◆ **Your assignment**
How many of the lines below hold the word "description"? Answer only with the number.

◆ **Material for the task**
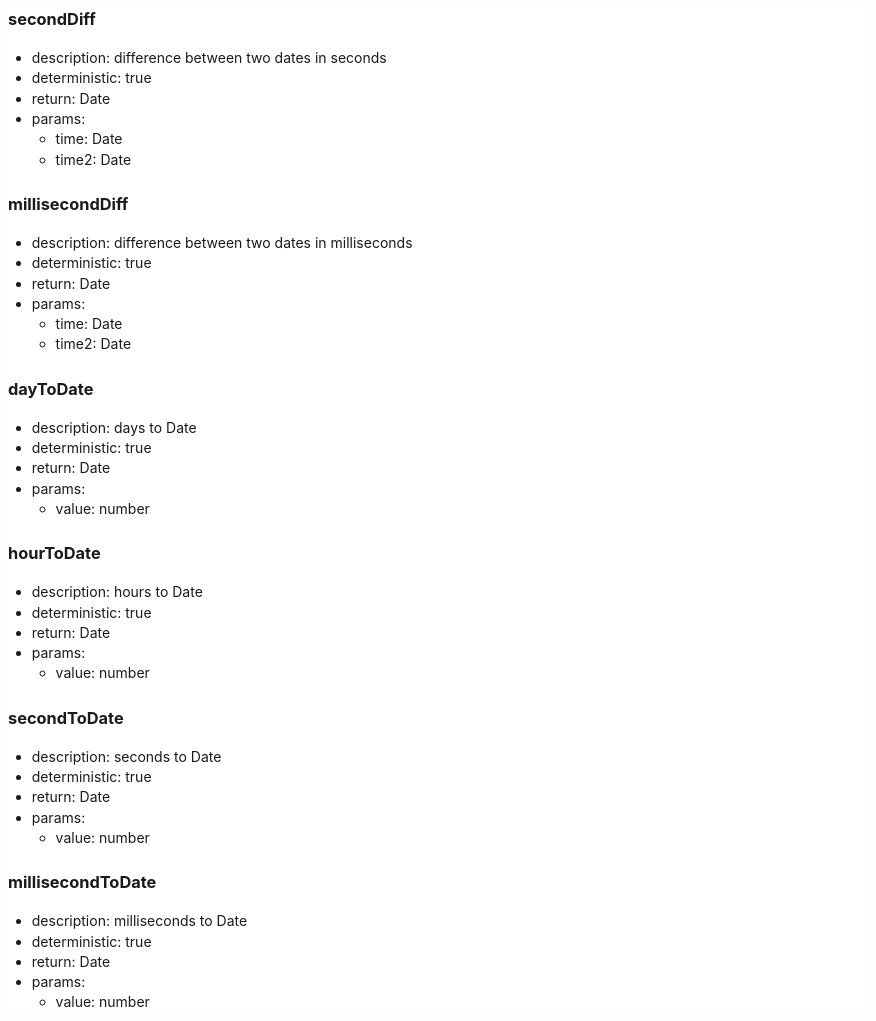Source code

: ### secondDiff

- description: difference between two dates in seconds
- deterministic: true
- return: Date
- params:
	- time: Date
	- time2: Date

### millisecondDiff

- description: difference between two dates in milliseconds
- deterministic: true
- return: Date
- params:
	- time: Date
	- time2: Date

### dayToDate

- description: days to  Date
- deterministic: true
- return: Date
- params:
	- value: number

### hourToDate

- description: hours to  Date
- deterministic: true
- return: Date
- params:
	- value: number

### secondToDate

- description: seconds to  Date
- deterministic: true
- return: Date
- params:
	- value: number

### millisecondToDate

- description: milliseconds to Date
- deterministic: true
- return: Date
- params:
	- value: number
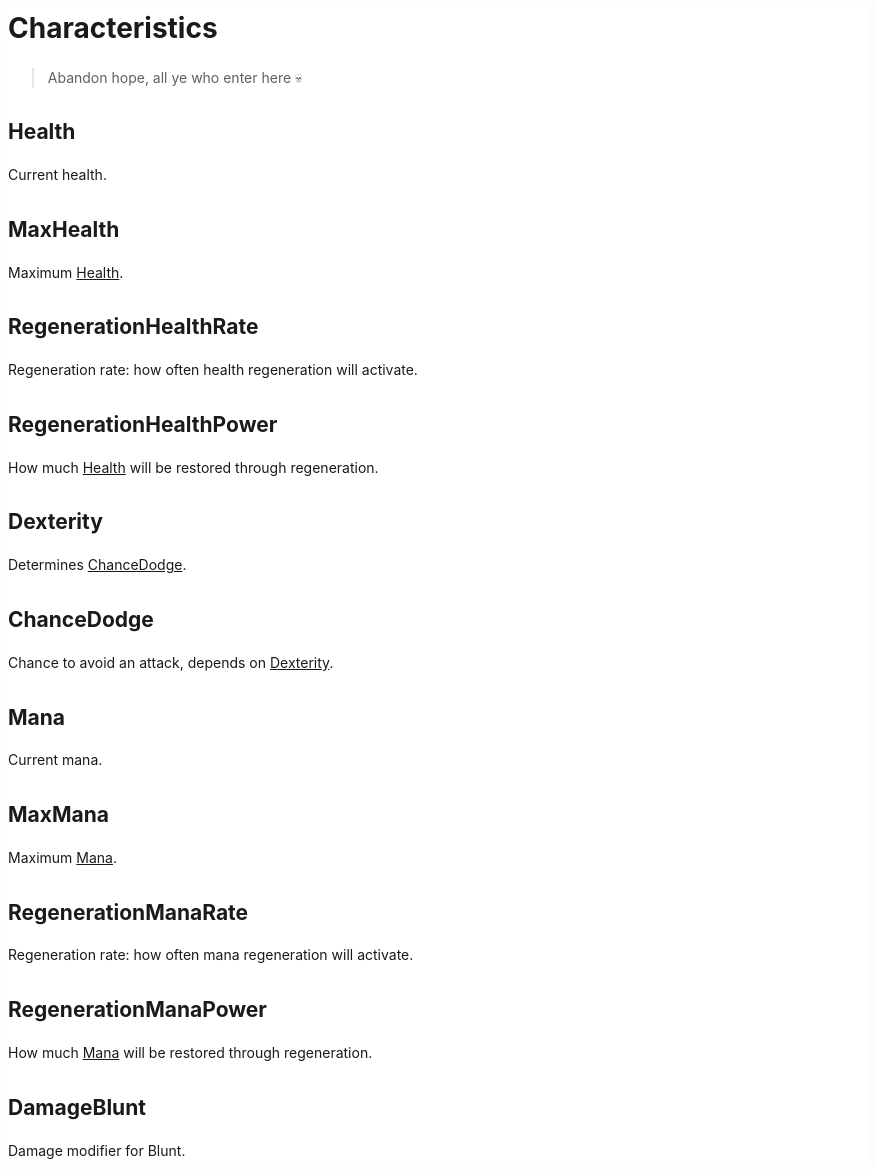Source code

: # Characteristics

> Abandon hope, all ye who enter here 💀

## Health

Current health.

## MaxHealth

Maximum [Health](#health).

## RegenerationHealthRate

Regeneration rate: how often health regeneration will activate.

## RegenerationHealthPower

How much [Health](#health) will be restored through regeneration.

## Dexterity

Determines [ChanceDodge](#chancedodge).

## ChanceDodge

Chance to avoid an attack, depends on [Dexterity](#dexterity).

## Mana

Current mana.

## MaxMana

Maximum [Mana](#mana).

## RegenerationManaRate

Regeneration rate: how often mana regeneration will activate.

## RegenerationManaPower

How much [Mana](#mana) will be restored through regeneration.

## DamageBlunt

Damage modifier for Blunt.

◆ **Solution to this task**
6